▸ Problem details
Exactly the lines from the one containing "vfov_deg: 58.9" through the end of the records must be reproduced; leave out all pictures.
*-*-*
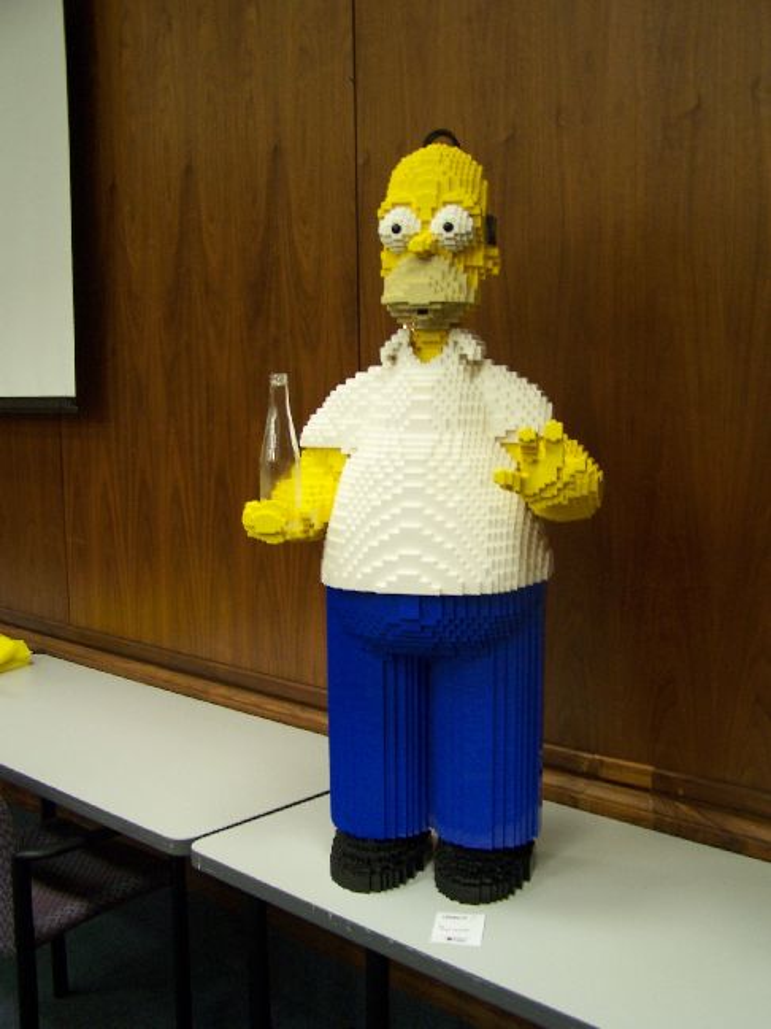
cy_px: 514
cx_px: 386
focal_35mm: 38
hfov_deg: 37.7
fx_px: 1128
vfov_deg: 49.0
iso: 140
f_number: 2.8
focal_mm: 6.3
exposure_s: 1/10
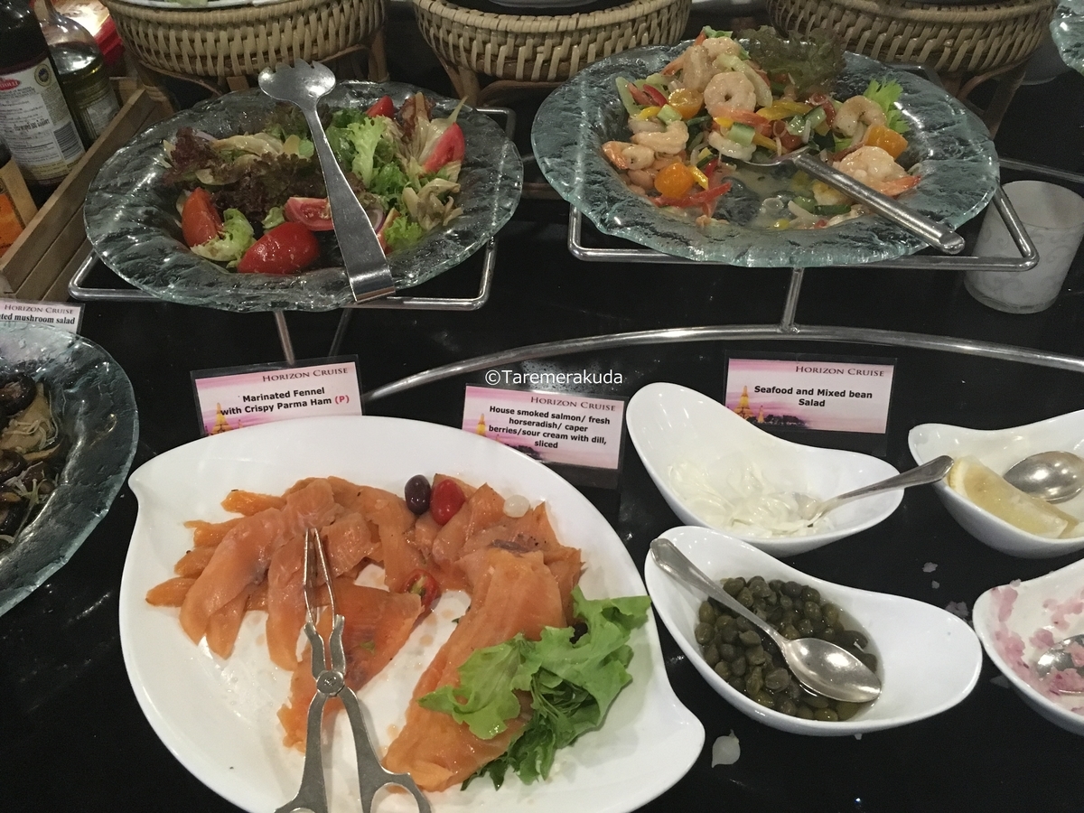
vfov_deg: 48.2
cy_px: 406
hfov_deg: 61.7
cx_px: 542
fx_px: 908
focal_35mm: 29
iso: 250
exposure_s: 1/17
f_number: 2.2
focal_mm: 4.15
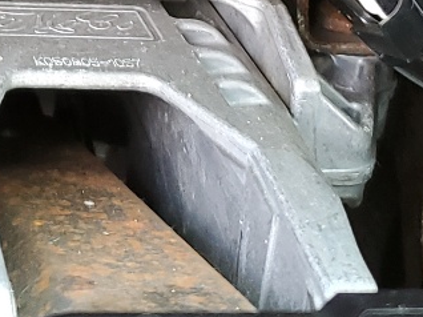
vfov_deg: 10.8
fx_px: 1600
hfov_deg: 14.5
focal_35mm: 131
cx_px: -121
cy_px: -202
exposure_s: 1/60.2
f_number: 1.5
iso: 67
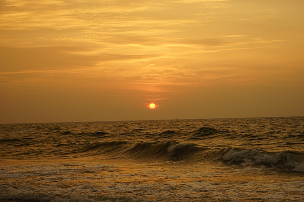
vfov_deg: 19.4
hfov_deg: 28.9
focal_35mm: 70
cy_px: 101
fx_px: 591
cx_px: 152
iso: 100
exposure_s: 1/100
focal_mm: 70
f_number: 8
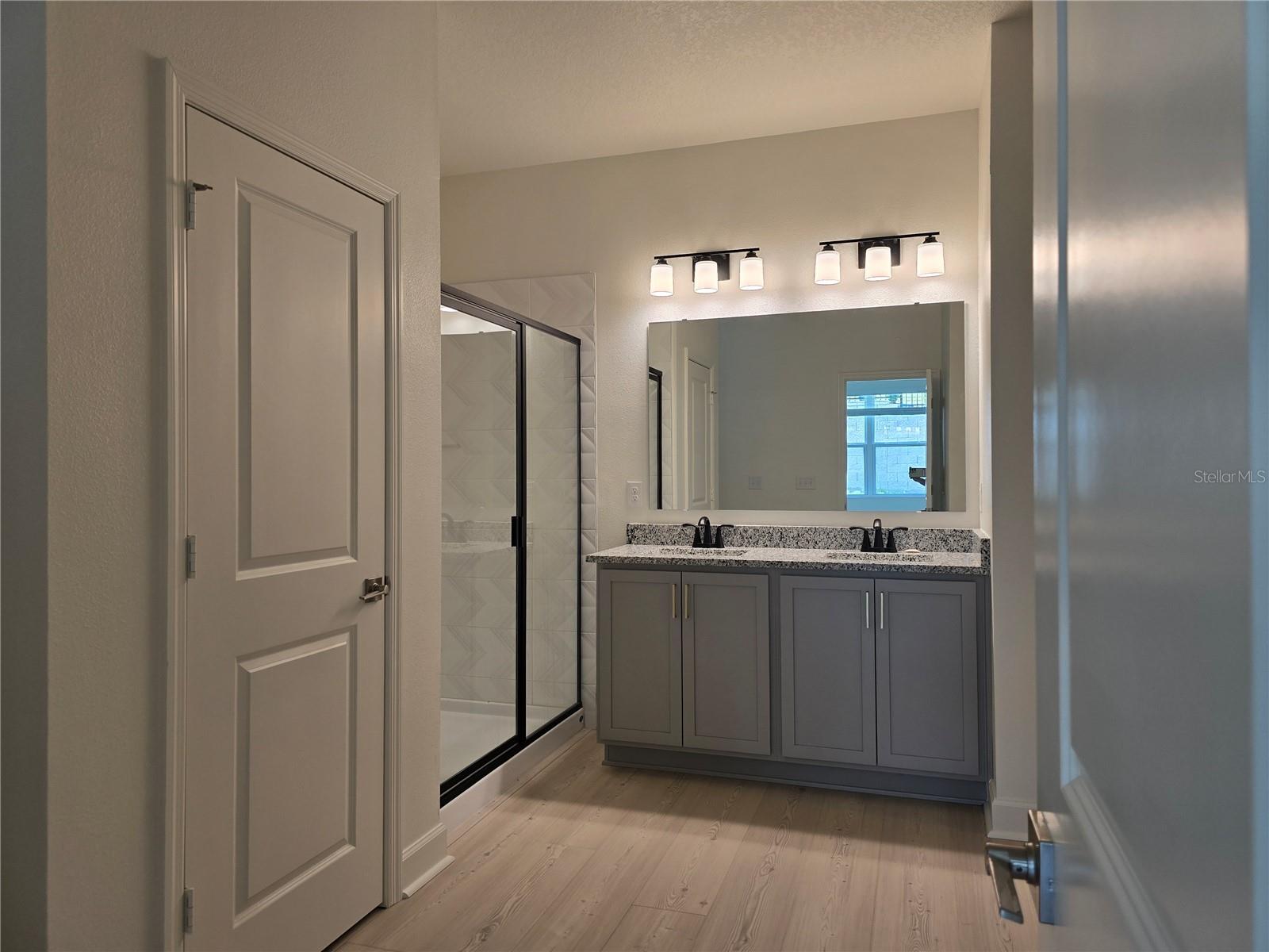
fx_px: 843
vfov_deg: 58.9
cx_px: 634
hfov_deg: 73.9
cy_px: 476
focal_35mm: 23
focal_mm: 6.3
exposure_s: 1/120
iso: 50
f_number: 1.7
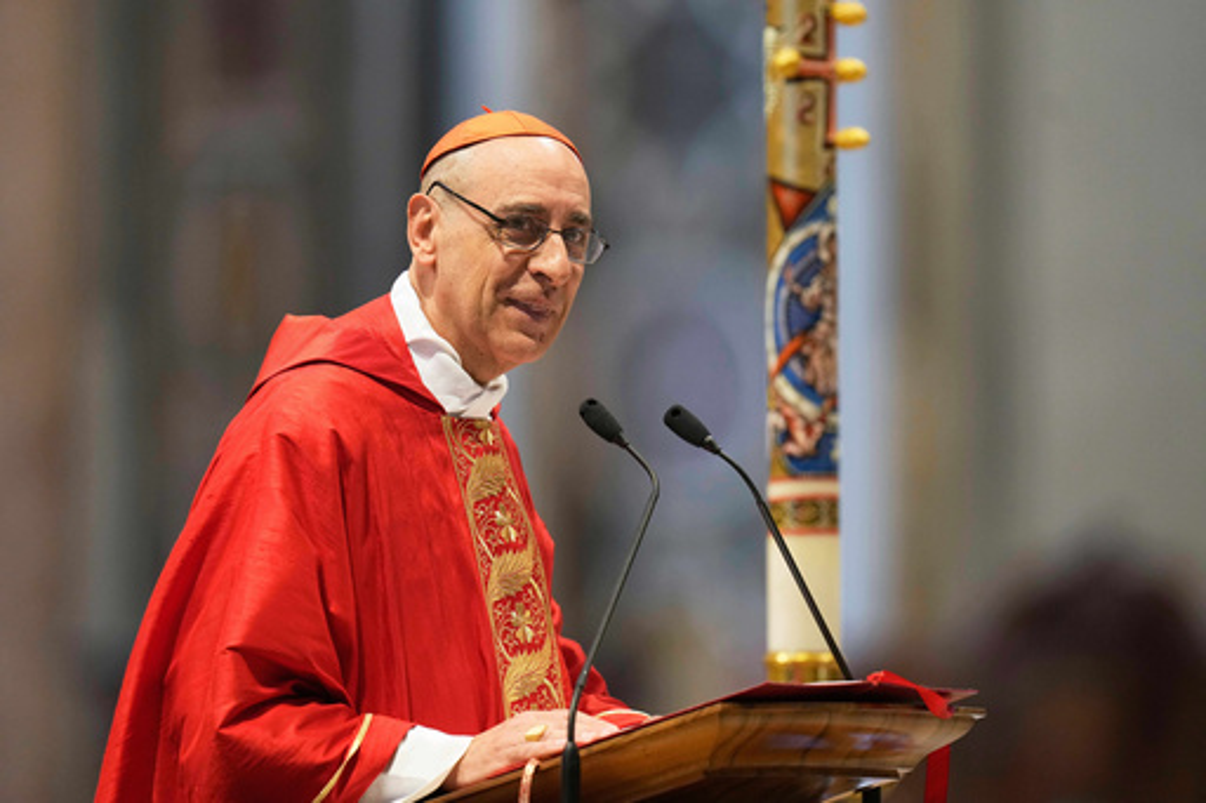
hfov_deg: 5.2
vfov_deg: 3.4
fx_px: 13395
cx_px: 603
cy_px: 402
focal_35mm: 400
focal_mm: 400
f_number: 3.5
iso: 2500
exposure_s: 1/400
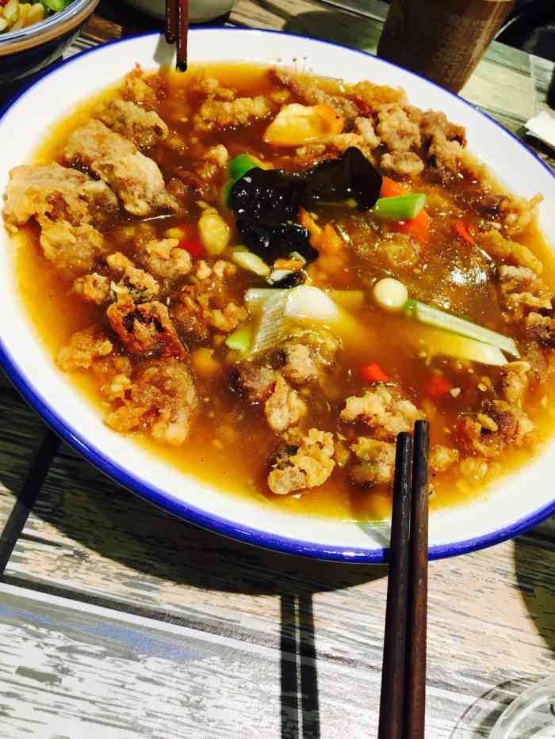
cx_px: 278
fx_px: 620
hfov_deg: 48.2
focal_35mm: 29
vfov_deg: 61.7
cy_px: 370
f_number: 2.2
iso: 32
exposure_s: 1/33
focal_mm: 4.15
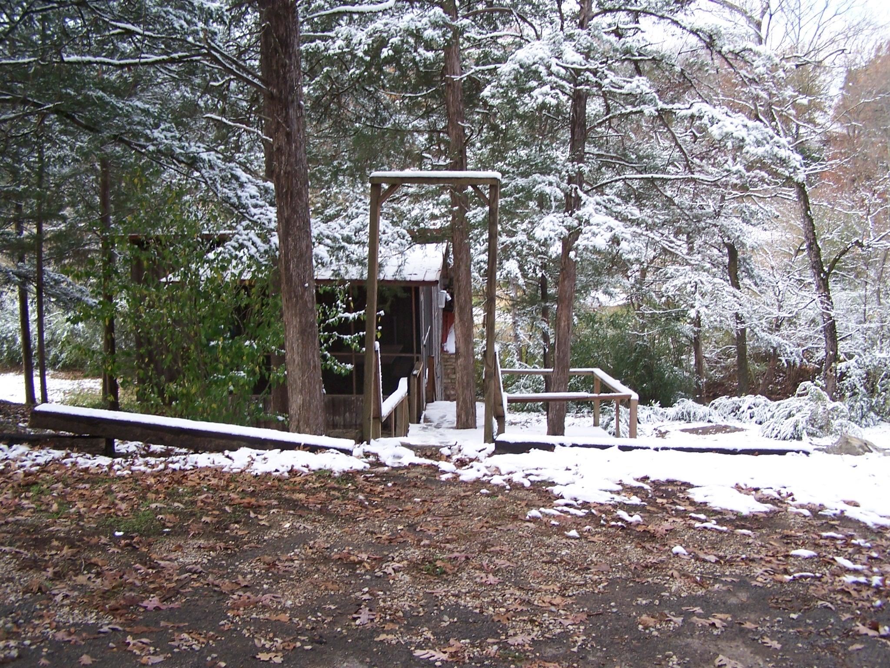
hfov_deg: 49.0
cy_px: 334
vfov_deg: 37.7
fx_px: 977
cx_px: 445
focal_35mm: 38
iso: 80
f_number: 2.8
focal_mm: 6.3
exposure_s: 1/250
*-*-*
▸ Expected output
vfov_deg: 58.9
cx_px: 634
hfov_deg: 73.9
cy_px: 476
focal_35mm: 23
focal_mm: 6.3
exposure_s: 1/120
iso: 50
f_number: 1.7
hfov_deg: 5.2
vfov_deg: 3.4
fx_px: 13395
cx_px: 603
cy_px: 402
focal_35mm: 400
focal_mm: 400
f_number: 3.5
iso: 2500
exposure_s: 1/400
cx_px: 278
fx_px: 620
hfov_deg: 48.2
focal_35mm: 29
vfov_deg: 61.7
cy_px: 370
f_number: 2.2
iso: 32
exposure_s: 1/33
focal_mm: 4.15
hfov_deg: 49.0
cy_px: 334
vfov_deg: 37.7
fx_px: 977
cx_px: 445
focal_35mm: 38
iso: 80
f_number: 2.8
focal_mm: 6.3
exposure_s: 1/250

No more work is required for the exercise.